だが、実際には勝つことができた。そして重圧と戦わなければいけないのは柏となった。柏は悲願の初優勝を逃さないためには勝利が必須というプレッシャーを背負って戦わなければいけないが、極限の緊張感のなかで戦った経験のある選手がほとんどいない。さらに、真っ赤に染まった埼玉スタジアムは味方を奮い立たせ、敵を威圧する。「久しぶりにノビノビ楽しくやれると思う。優位になれる部分は使って試合ができれば」と山田直が言うように、浦和は地の利を生かして難敵を苦しめたい。
最終戦に向け、山田直、濱田水輝が五輪代表の活動から帰ってきたのも心強い。ただ、その一方で懸念されるのが1トップのポジションだ。このところずっとレギュラーを務めてきたエスクデロ セルヒオが福岡戦で太もも裏を痛めた影響により欠場濃厚なのは大きな痛手だ。彼が負傷交代した直後からリズムを失った福岡戦を見ても、その存在の大きさはわかるだろう。
エスクデロは現有戦力のなかでは最も1トップの適性が高い選手だ。シュート精度に課題を残すものの、敵に背中を向けた状態でのキープ力の高さと相手を吹き飛ばして突き進む重戦車のようなドリブルは“味方の時間を作る”のに非常に効果的だった。
そして、171cmと身長は決して高くないが、空中戦でもある程度戦える能力を持っている。当然、その身長なので純粋にジャンプでは勝てないが、エスクデロは相手をうまく飛ばせない技術を使って競り勝つことができる。漫画『スラムダンク』の桜木花道の得意技として有名になった「スクリーンアウト」と言えばイメージしやすいだろうか。エスクデロは背中で相手をブロックしながら落下点に入らせないのがうまい。時にはジャンプすることすら許さずに胸トラップでボールを収めるという芸当も見せる。
残されたFW陣のなかで、エスクデロと同じような形で1トップをこなせる選手は残念ながら見当たらない。
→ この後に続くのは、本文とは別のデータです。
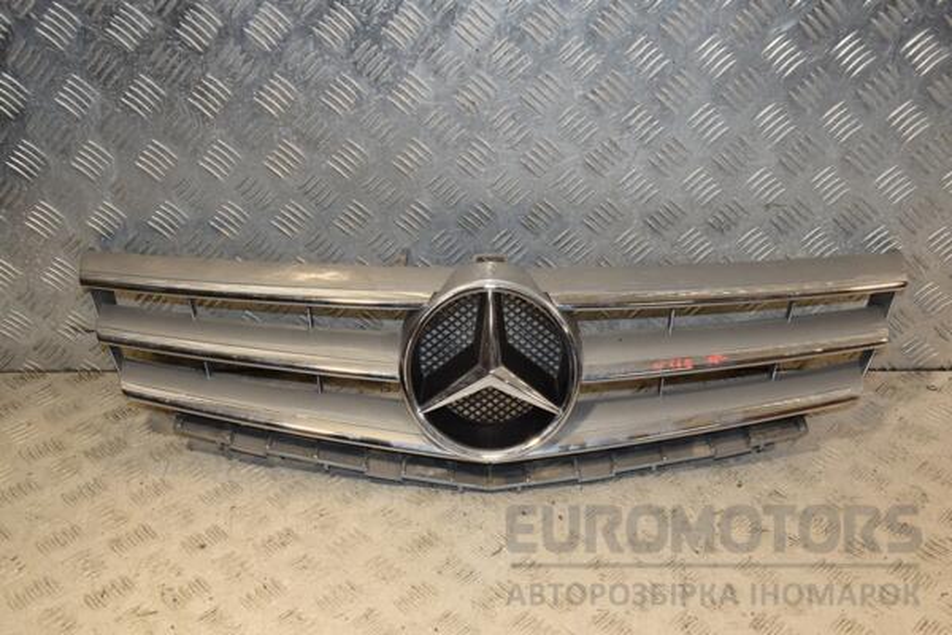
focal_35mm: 39
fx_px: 1031
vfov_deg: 34.2
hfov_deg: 49.6
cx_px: 476
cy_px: 318
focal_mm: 26
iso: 800
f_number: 9
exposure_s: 1/200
それぞれに特徴を持った選手たちだが、1トップの典型的な仕事を得意とするタイプはいない。誰が出るにしても、エスクデロと全く同じ役割を求めるのは難しい。それよりも、それぞれの武器をどうやってチームにフィットさせるか、あるいは周りの味方がどうやってその特徴を引き出してあげるか、そういうアプローチをしていく方が有益だろう。代役候補としては田中達也の名が挙げられるが、同じく福岡戦のケガで出場が危ぶまれている。田中も欠場となった場合、原一樹がスタメンの最有力候補と見られる。
対戦相手の柏で最も警戒すべきはレアンドロ ドミンゲスとジョルジ ワグネルの強力外国人コンビになる。この2人が突出した攻撃センスを持っていることはもはや説明不要だろう。彼らに気持ち良くプレーさせないことが勝利の条件になる。「一対一よりも常に数的優位を作り、全員で守ってフリーでやらせないことが重要」と平川忠亮は話す。
だが、それは非常に難しいタスクでもある。柏と対戦するチームはみな、この2人をケアしようとしてきたはずだ。両外国人選手、とりわけレアンドロが攻撃の核となっているのは誰が見ても明かだ。しかし、注意していてもなかなか抑えられない。だから、柏は今の順位にいるのだ。
やっかいなのは、柏がコレクティブなカウンターを得意としていることだ。ボールを回して攻めることもできないわけではないが、速攻のキレ味はJ1でトップレベルにある。柏は組織として非常に訓練されており、攻守ともにポジション取りが洗練されていて、だからこそ切り替えが速くてスムーズなのだ。そして、その際に圧倒的な存在感を示すのがレアンドロだ。
レアンドロは味方が守備をしている際に前の方で“浮いている”ことがある。守備はするが、必要以上には下がらない(無論、状況に応じて守備に徹する時もある)。彼はそういうポジション取りをすることで攻守が切り替わった瞬間に味方からも敵からも“孤立”することを狙っており、スペースを一人で謳歌する。
だから柏のコレクティブなカウンターが発動した際に、レアンドロを数的優位な状況で見るのは難しく、ケアするのも簡単ではない。そして、その状況でレアンドロはこれまで何回も決定的な仕事をこなしてきた。柏にそういうシーンを作られたら、どのチームでも抑えるのは厳しい。
浦和が注意すべきは自分たちがボールをつなぐ際に中盤で不用意に奪われないこと。ロストするなら前線のラインで勝負した時か、大きく蹴り出した時に限定しないと痛い目にあうだろう。浦和はボールポゼッションを高めて主導権を握るサッカーを志向しているが、中途半端な形でボールを失うことだけは避けたい。
「目の前で優勝を喜ぶ姿は見たくない」。平川の思いは、チームメート、スタッフ、そしてサポーターの総意だろう。ホームラストマッチを勝利で飾り、最後は笑って閉幕を迎えたい。あるいは、この試合に浦和が勝ち、それでも柏が頂点に立ったのなら、その際には1年の勝者を素直に称えたい。